::: DATA LINES
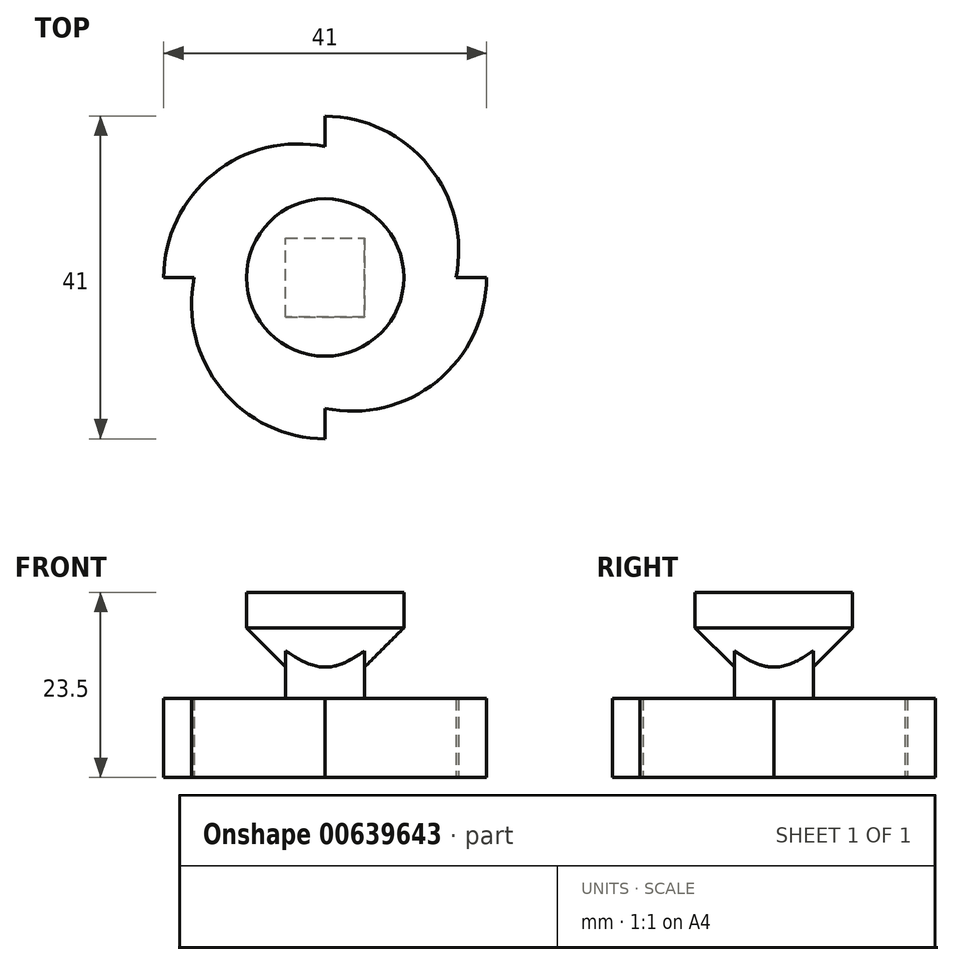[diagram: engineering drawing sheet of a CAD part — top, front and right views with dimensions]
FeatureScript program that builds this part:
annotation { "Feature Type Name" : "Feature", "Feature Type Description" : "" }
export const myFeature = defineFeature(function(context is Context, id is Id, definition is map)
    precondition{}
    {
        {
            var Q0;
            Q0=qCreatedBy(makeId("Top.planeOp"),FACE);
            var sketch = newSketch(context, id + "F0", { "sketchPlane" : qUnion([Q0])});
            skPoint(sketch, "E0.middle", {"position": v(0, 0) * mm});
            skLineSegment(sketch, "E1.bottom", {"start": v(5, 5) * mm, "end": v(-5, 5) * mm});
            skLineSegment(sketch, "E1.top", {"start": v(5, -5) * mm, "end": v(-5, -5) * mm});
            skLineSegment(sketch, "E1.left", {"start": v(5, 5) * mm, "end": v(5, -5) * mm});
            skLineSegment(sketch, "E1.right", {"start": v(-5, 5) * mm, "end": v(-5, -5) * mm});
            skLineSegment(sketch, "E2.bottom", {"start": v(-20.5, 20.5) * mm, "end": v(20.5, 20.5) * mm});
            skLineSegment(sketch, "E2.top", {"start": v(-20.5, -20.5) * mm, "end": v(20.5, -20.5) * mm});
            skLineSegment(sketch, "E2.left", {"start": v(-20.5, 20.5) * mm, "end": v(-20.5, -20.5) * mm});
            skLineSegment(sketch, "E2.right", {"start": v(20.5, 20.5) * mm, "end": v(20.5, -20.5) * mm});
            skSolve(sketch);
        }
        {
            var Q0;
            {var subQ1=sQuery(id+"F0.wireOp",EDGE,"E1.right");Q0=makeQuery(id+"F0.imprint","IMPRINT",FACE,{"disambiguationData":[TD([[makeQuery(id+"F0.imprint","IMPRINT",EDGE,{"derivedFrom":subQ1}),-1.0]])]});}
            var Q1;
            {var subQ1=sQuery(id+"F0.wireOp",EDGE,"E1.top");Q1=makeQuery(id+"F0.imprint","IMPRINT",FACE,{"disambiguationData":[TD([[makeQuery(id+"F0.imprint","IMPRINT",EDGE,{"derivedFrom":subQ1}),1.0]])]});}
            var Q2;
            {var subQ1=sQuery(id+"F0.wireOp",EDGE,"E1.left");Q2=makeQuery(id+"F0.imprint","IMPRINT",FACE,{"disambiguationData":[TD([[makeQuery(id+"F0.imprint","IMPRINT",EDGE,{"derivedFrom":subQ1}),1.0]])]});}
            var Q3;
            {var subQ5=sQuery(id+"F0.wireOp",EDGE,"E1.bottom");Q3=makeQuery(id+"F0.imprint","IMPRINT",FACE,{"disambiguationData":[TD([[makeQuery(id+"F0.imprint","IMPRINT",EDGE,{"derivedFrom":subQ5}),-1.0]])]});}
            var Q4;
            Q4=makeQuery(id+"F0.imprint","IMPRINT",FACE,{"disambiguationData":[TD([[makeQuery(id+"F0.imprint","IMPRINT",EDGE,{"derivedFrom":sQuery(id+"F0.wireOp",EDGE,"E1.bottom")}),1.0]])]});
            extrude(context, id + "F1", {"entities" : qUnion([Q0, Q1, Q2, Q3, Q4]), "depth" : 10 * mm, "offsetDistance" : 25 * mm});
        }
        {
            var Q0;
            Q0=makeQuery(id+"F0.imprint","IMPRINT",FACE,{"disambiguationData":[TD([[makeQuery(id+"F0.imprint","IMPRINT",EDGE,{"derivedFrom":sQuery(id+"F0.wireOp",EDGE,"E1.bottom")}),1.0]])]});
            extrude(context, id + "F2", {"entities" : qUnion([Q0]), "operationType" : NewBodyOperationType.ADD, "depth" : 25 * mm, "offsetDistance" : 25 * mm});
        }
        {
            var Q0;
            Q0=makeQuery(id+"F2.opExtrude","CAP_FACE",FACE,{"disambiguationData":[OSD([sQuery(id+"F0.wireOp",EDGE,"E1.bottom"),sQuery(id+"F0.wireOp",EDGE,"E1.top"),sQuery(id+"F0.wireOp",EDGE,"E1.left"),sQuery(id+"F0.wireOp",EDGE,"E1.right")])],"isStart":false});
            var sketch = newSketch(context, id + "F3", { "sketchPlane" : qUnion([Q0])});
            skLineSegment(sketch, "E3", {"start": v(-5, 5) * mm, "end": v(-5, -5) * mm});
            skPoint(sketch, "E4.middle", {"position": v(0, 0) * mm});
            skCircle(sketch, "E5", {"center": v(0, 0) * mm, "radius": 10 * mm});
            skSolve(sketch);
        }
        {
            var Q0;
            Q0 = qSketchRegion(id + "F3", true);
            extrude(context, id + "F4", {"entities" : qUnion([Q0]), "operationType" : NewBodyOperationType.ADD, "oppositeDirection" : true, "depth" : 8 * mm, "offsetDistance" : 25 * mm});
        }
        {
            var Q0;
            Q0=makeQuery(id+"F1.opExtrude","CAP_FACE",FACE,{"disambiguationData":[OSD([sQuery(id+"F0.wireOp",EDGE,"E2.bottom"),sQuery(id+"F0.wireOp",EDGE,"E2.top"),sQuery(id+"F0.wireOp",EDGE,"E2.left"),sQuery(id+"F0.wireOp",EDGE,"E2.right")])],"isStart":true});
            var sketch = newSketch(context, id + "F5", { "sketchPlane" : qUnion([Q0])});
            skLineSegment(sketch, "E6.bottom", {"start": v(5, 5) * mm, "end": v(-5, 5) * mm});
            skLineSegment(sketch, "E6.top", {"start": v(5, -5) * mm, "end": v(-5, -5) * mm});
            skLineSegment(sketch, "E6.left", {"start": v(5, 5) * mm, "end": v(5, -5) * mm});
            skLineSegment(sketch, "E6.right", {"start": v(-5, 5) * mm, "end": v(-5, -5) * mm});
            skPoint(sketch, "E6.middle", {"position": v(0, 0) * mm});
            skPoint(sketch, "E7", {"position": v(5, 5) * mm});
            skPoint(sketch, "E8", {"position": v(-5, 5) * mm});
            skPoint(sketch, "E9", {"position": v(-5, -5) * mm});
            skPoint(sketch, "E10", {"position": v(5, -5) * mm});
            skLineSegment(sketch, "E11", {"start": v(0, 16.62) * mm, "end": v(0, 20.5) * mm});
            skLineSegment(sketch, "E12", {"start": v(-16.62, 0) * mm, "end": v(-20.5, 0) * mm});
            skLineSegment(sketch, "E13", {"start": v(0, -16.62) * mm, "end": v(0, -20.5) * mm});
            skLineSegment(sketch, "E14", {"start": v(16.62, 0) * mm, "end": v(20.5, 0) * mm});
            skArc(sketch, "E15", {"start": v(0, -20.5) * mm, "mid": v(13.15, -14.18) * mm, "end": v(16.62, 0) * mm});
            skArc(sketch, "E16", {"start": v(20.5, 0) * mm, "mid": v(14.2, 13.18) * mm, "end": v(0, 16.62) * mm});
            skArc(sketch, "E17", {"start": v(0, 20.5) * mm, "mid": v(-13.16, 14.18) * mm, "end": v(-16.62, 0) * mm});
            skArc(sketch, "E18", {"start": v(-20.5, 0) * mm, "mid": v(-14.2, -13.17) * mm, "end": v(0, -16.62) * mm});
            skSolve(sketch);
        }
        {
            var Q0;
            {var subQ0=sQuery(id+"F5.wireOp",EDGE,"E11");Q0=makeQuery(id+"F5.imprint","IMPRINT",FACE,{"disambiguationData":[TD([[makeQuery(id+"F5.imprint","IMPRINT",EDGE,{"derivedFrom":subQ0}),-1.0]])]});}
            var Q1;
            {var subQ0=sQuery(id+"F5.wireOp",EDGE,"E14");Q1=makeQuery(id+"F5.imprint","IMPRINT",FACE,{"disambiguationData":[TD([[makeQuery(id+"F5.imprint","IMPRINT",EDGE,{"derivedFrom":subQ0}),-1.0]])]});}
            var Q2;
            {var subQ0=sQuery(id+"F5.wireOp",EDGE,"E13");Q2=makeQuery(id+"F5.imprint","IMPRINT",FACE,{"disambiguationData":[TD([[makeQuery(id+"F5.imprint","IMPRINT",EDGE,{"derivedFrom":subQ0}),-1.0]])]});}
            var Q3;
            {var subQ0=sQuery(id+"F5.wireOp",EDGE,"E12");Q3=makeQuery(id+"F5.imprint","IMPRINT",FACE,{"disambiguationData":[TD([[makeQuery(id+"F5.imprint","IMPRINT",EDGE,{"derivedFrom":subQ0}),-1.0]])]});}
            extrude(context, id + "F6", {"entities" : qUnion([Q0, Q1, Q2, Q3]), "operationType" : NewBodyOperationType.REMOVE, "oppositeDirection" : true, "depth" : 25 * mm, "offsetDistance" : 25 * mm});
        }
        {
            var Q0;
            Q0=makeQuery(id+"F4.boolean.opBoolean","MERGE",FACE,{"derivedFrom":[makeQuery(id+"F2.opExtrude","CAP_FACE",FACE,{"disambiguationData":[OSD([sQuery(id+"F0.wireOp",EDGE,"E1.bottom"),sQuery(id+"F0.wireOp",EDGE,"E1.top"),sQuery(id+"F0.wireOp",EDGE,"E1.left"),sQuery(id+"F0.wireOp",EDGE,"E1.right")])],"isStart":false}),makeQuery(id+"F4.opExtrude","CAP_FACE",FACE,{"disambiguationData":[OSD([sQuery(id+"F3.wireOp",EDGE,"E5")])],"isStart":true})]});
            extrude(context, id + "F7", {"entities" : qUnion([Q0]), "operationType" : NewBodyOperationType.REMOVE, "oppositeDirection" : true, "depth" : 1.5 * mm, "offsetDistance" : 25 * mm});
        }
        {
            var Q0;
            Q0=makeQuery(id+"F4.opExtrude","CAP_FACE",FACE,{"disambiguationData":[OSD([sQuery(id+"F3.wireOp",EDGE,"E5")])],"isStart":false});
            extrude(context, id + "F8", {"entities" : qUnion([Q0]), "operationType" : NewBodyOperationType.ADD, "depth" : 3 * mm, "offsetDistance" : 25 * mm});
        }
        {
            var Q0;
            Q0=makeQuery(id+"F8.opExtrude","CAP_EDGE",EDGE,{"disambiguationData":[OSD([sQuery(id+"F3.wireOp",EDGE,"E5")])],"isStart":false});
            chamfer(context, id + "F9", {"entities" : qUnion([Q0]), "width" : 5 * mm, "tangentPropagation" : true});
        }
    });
::::::
::: DATA LINES
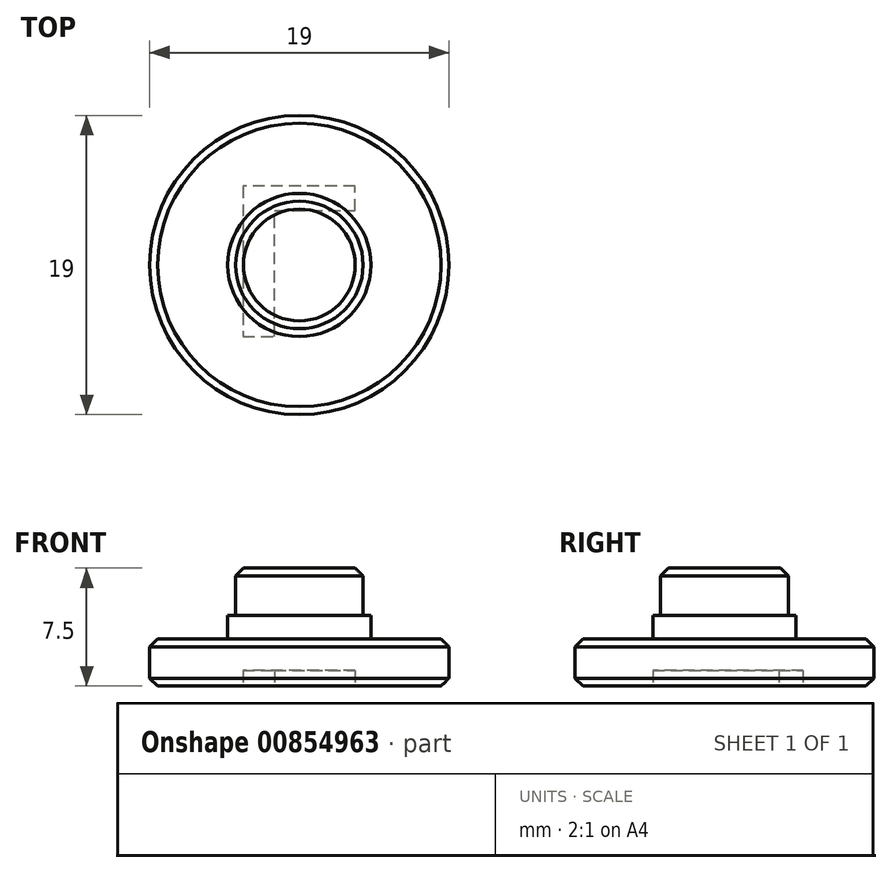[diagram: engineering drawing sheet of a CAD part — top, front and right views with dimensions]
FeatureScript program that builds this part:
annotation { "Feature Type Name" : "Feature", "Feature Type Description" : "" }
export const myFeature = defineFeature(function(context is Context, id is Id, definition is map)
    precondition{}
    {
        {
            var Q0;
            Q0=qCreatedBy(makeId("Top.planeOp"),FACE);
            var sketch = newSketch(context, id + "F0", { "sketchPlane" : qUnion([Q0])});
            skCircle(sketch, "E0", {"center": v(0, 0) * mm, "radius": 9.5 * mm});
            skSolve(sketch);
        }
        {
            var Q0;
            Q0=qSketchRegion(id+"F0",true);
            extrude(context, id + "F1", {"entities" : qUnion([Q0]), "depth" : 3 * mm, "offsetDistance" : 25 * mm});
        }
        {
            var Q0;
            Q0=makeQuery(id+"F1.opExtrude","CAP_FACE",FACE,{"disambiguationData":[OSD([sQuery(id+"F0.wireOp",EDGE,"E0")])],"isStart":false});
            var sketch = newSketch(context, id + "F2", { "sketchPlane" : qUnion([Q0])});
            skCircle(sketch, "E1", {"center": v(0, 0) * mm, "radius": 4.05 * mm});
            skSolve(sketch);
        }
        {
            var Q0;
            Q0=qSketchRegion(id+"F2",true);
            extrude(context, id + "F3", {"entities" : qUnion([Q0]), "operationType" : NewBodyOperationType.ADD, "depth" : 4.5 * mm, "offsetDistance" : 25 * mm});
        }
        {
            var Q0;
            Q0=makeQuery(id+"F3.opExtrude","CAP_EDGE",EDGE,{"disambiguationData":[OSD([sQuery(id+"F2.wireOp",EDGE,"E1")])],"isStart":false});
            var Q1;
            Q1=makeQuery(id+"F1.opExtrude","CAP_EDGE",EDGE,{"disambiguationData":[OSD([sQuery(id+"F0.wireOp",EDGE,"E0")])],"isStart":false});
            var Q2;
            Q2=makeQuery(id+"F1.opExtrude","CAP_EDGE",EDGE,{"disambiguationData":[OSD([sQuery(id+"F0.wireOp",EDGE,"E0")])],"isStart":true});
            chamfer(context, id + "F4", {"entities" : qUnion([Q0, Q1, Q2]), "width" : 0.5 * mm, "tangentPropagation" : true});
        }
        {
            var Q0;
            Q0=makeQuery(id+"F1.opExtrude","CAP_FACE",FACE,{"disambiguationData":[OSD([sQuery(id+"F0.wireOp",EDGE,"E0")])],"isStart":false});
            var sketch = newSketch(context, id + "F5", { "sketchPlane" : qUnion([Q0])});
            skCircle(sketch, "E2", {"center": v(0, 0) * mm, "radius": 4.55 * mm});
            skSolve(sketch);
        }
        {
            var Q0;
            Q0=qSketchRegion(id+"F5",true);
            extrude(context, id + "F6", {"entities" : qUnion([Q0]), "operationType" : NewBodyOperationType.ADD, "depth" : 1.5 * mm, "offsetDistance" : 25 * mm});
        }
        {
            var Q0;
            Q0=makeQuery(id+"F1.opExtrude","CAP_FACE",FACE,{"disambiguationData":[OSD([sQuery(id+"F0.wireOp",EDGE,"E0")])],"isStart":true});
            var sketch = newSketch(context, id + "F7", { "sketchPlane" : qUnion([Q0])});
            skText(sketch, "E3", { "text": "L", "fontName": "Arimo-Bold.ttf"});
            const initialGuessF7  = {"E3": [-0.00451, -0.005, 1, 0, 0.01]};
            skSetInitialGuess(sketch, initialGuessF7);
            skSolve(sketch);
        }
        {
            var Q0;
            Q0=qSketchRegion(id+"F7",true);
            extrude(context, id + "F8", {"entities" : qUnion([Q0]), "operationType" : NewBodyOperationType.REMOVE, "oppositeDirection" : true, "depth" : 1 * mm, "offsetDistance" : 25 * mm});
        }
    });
::::::
::: DATA LINES
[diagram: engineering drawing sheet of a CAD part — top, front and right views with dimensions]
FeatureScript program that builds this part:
::::::
* WHAT IS EXPECTED *
Collect each line in the material above that contains the string "center". Case counts.

* RESPONSE BELOW *
            skCircle(sketch, "E5", {"center": v(0, 0) * mm, "radius": 10 * mm});
            skCircle(sketch, "E0", {"center": v(0, 0) * mm, "radius": 9.5 * mm});
            skCircle(sketch, "E1", {"center": v(0, 0) * mm, "radius": 4.05 * mm});
            skCircle(sketch, "E2", {"center": v(0, 0) * mm, "radius": 4.55 * mm});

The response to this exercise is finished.